Records for processing:
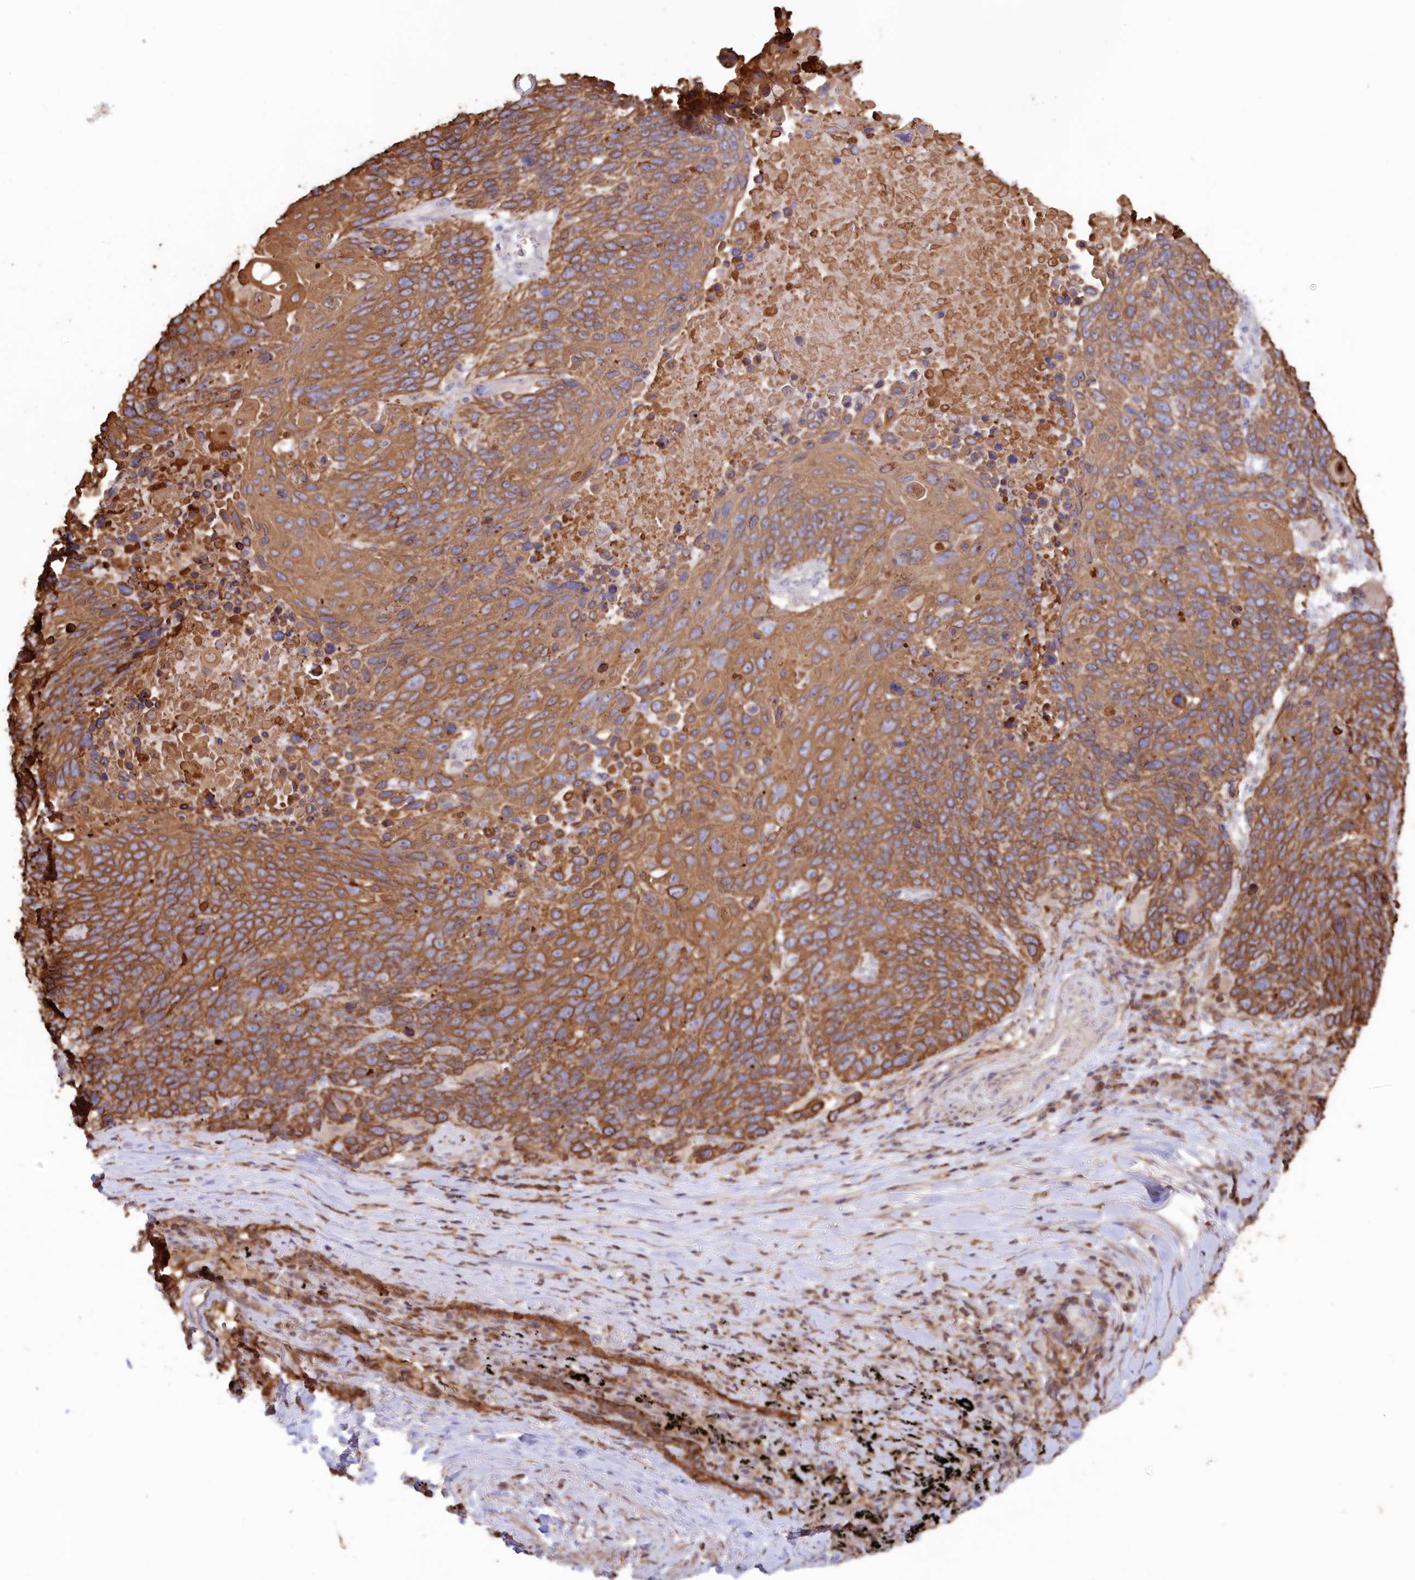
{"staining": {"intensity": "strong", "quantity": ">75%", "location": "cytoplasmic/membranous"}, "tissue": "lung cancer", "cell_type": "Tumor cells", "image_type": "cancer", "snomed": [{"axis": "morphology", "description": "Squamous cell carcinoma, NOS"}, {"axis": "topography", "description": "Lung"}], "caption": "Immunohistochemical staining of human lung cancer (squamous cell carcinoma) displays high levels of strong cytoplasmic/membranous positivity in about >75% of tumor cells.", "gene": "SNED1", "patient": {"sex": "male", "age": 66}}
==
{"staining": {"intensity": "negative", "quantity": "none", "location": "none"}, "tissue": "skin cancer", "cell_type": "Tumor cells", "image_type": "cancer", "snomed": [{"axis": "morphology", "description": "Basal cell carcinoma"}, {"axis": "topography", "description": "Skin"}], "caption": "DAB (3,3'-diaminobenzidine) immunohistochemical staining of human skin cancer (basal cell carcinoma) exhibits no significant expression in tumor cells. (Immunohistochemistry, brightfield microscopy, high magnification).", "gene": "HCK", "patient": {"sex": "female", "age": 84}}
* * *
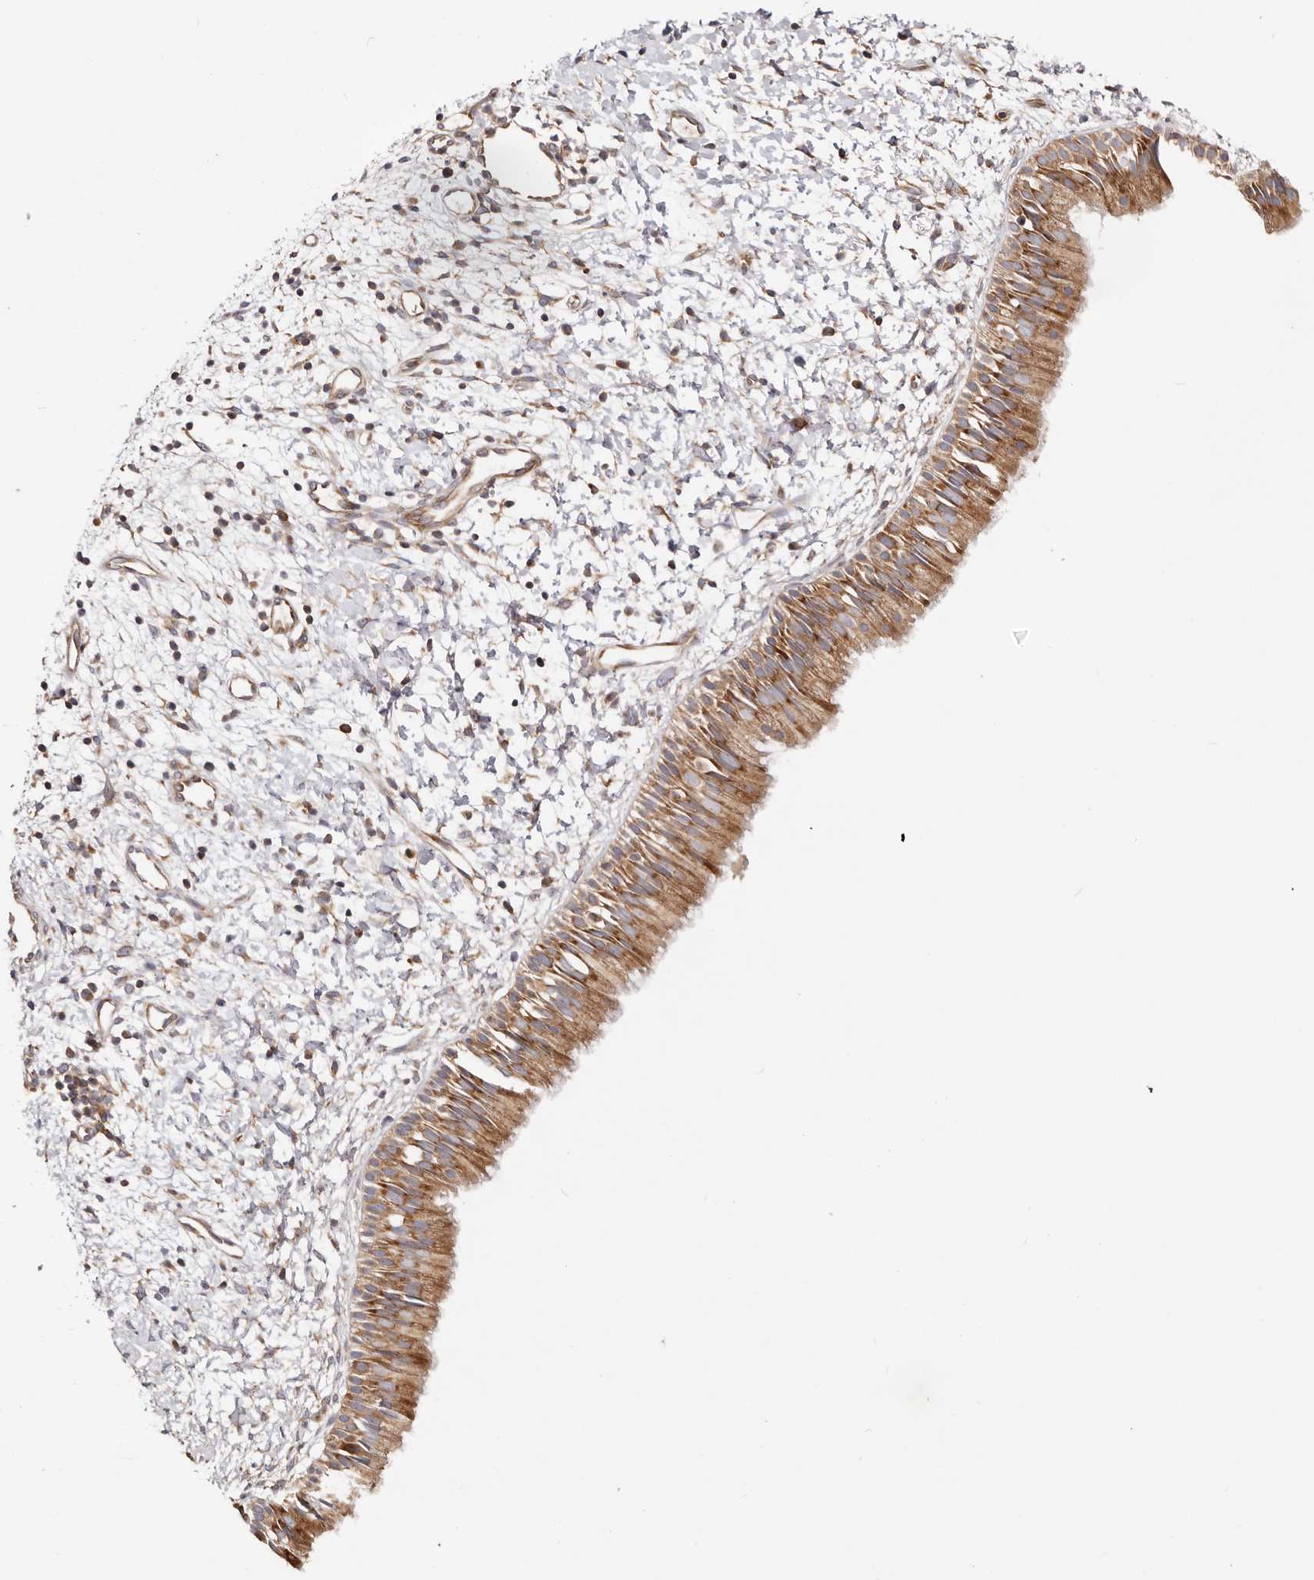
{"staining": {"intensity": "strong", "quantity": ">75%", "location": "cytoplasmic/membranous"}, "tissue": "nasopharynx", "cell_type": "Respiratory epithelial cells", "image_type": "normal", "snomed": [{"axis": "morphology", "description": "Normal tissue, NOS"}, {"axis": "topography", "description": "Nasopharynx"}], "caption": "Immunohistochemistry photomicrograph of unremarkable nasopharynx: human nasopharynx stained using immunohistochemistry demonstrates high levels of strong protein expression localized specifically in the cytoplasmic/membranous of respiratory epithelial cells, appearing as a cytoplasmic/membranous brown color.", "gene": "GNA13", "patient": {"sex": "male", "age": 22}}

Instructions to follow:
Go through the records above and copy every line with the word "tumor".

Expected output:
{"staining": {"intensity": "strong", "quantity": ">75%", "location": "cytoplasmic/membranous"}, "tissue": "lung cancer", "cell_type": "Tumor cells", "image_type": "cancer", "snomed": [{"axis": "morphology", "description": "Squamous cell carcinoma, NOS"}, {"axis": "topography", "description": "Lung"}], "caption": "Immunohistochemical staining of human lung cancer (squamous cell carcinoma) displays high levels of strong cytoplasmic/membranous positivity in about >75% of tumor cells.", "gene": "SNED1", "patient": {"sex": "male", "age": 66}}
{"staining": {"intensity": "negative", "quantity": "none", "location": "none"}, "tissue": "skin cancer", "cell_type": "Tumor cells", "image_type": "cancer", "snomed": [{"axis": "morphology", "description": "Basal cell carcinoma"}, {"axis": "topography", "description": "Skin"}], "caption": "DAB (3,3'-diaminobenzidine) immunohistochemical staining of human skin cancer (basal cell carcinoma) exhibits no significant expression in tumor cells. (Immunohistochemistry, brightfield microscopy, high magnification).", "gene": "HCK", "patient": {"sex": "female", "age": 84}}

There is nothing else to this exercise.